Saying 'crikey, things have changed a lot since your / your dd's day - if the HV found out I'd been doing that she'd have social services onto me in a moment!. Isn't it amazing how what is standard practice in one generation is considered bad or dangerous the next... Hey ho I expect by the time dd has her first child I expect that things will have moved on several times again.' can help and turns it back onto them a bit. if she queries the dangerous bit - turn it around to cot deaths and say how the numbers of cot deaths have plummeted over recent years, since the advice to put babies to sleep on their sides and then updated further to their backs came in - nobody can really argue with that!

For what it's worth, ds1 had bad colic. We switched him from SMA to Aptamil and the problems stopped almost overnight.

I was also told by a friend who's a doctor something that made much more sense about burping babies than anything else I'd seen or heard.
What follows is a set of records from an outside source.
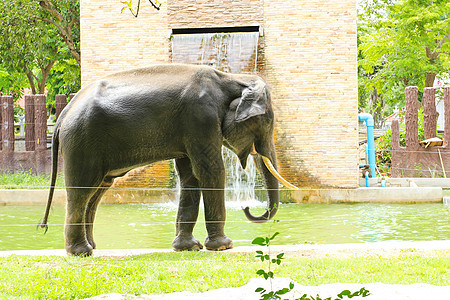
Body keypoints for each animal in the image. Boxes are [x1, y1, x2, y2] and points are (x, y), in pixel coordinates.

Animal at [39, 63, 284, 255]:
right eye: (267, 122)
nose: (246, 207)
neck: (230, 77)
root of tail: (63, 113)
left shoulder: (190, 129)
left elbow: (190, 176)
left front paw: (188, 247)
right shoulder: (200, 117)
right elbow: (211, 171)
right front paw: (223, 246)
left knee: (97, 191)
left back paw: (92, 247)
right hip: (81, 143)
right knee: (82, 191)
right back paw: (80, 252)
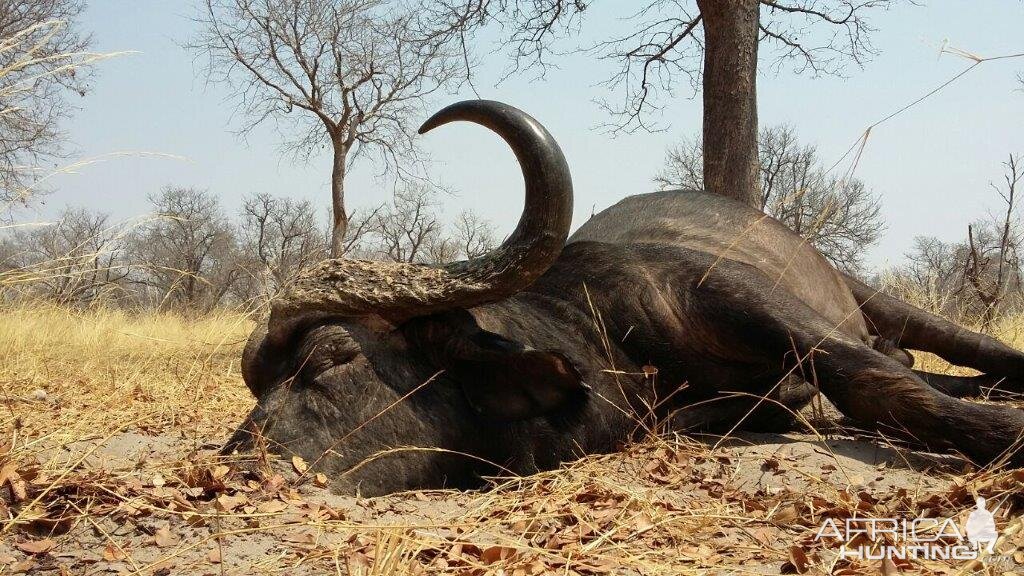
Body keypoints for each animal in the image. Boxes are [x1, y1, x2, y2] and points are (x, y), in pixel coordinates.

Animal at [228, 98, 1024, 494]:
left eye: (332, 356)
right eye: (259, 385)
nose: (240, 467)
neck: (607, 335)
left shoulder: (745, 303)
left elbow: (876, 384)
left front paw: (1003, 434)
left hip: (882, 302)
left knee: (950, 355)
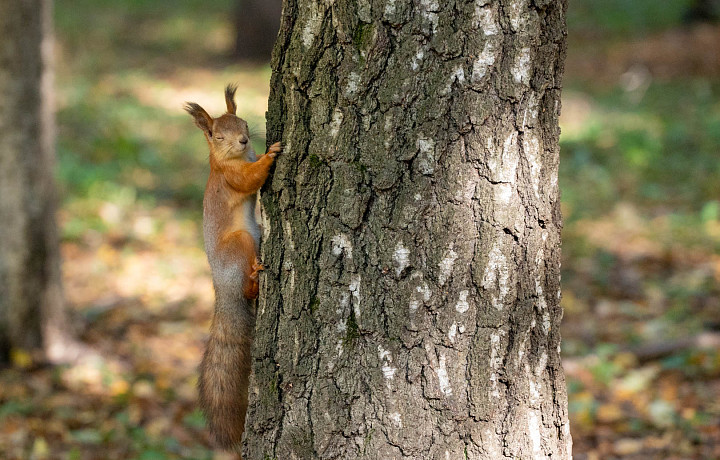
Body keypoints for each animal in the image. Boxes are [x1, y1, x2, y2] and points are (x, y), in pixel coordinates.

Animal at [184, 85, 280, 450]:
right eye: (217, 135)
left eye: (244, 123)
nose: (243, 140)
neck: (229, 159)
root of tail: (222, 288)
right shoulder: (233, 176)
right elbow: (251, 179)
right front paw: (272, 154)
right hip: (240, 242)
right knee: (246, 285)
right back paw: (254, 280)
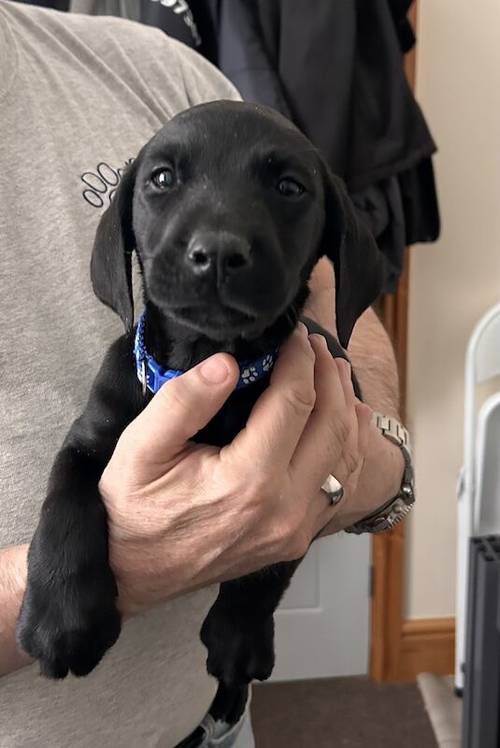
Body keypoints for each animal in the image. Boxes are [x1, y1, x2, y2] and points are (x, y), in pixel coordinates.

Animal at [16, 101, 386, 724]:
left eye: (290, 187)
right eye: (162, 178)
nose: (216, 252)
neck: (205, 358)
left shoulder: (302, 486)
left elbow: (267, 568)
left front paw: (237, 640)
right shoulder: (90, 437)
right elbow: (66, 495)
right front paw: (62, 616)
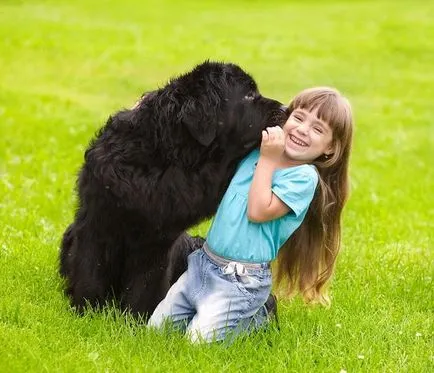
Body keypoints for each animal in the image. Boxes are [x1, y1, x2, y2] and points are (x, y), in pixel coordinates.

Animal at [58, 61, 288, 316]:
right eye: (248, 95)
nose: (287, 108)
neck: (168, 155)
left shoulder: (158, 239)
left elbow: (147, 283)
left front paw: (137, 318)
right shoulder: (97, 222)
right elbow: (91, 270)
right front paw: (86, 311)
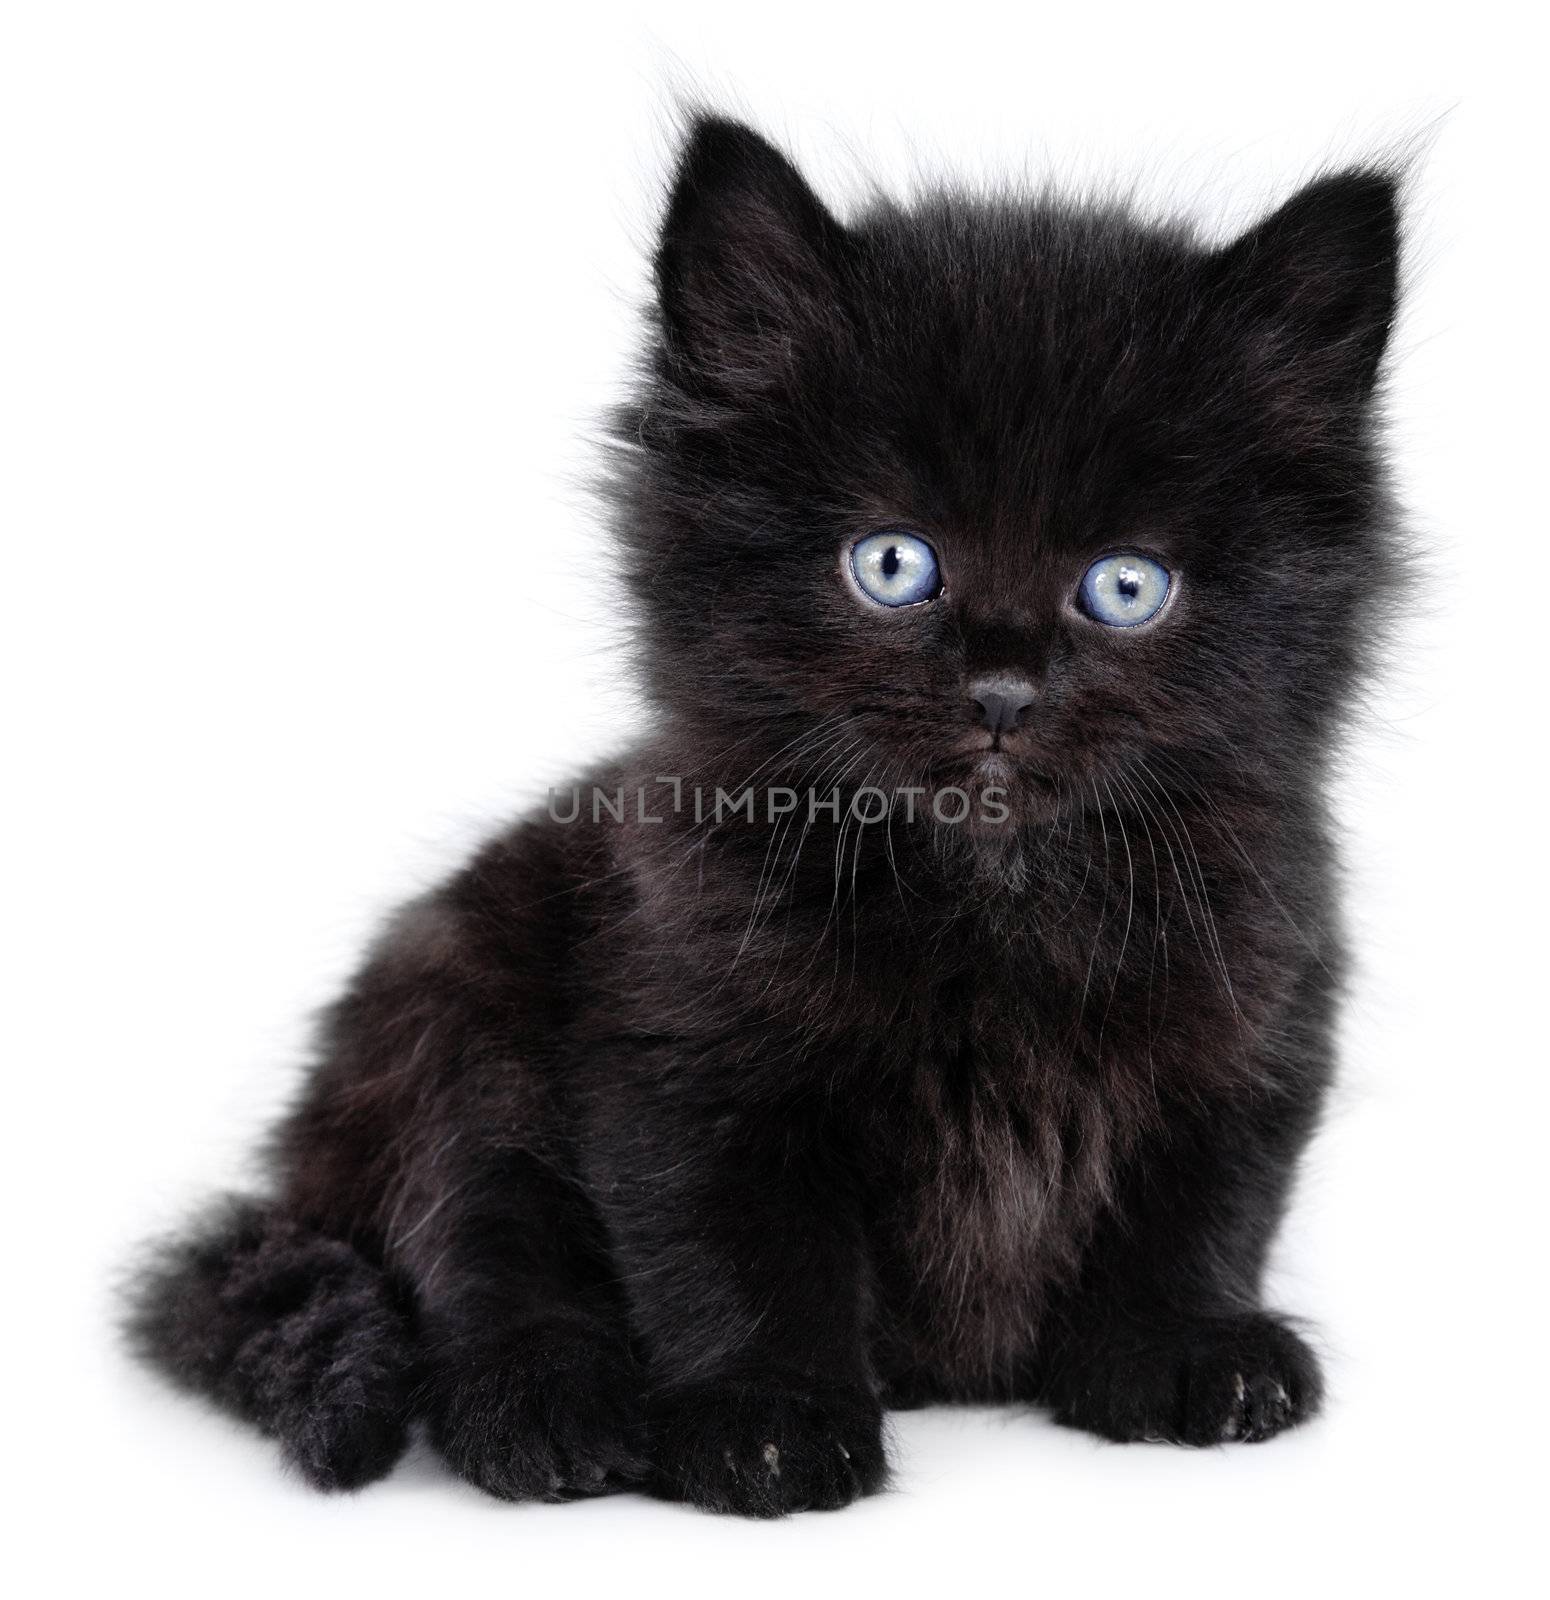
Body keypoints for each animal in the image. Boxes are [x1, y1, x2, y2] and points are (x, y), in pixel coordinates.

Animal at [123, 118, 1401, 1516]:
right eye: (893, 564)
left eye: (1125, 585)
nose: (1002, 686)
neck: (994, 897)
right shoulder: (683, 1043)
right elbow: (734, 1243)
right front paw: (765, 1418)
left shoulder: (1256, 1017)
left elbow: (1197, 1202)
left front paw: (1180, 1346)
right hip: (452, 1014)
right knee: (469, 1239)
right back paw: (546, 1410)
If babies get gas in their intestines then in order to get it out that gas bubble is going to have to move up, down, sideways - every which way to get out. it's like trying to get a ball through a maze (albeit one where the ball is trying to go up rather than down). And you can't see it so you don't know if you're sending it in the right direction either. The key to burping them therefore is to try to make sure that this bubble can go in all different directions by moving the baby around rather than just patting them on your shoulder or on your lap. As soon as you start thinking about it and visualising a gas bubble in gut (think way back to biology lessons at school!) and then how it needs to get out - a simple one dimensional pat isn't going to be much help. It might get lucky and get one or two out, just because that's the stage they were at, but trying several different positions several different times really helps!

rubberducky24 Mon 12-Nov-12 16:47:55

another vote for Colief. I used Infacol and Dentinox with no luck, and tried Colief as a last resort as its so expensive. Baby now burps without being winded. It is thirteen quid though so I asked my GP to prescribe it once I knew it worked as it only lasts for 4-5 days.

quesadilla Mon 12-Nov-12 18:28:27

Its pretty much standard, as others have said, but YANBU to be irritated by it. I'll never forget when my dd was 6 weeks old I was in Boots, it was sub-zero temperatures and dd was wrapped up warm in her buggy. I had been in the shop less than five minutes and took the calculated decision that as I was going back outside it wasn't worth undoing any of her clothing, dd wasn't crying or showing any signs of distress and this random woman took it upon herself to start removing items of clothing. When I asked what she was doing she said "your baby is obviously too hot." I was so flabberghasted I walked out of the shop without buying whatever it was I came for --- wish I'd had the nuts to take her to task over it. If I were you I'd stand your grand now if you're confident you don't need the advice. It won't stop people sticking their beaks into your business but it will give you a bit of satisfaction.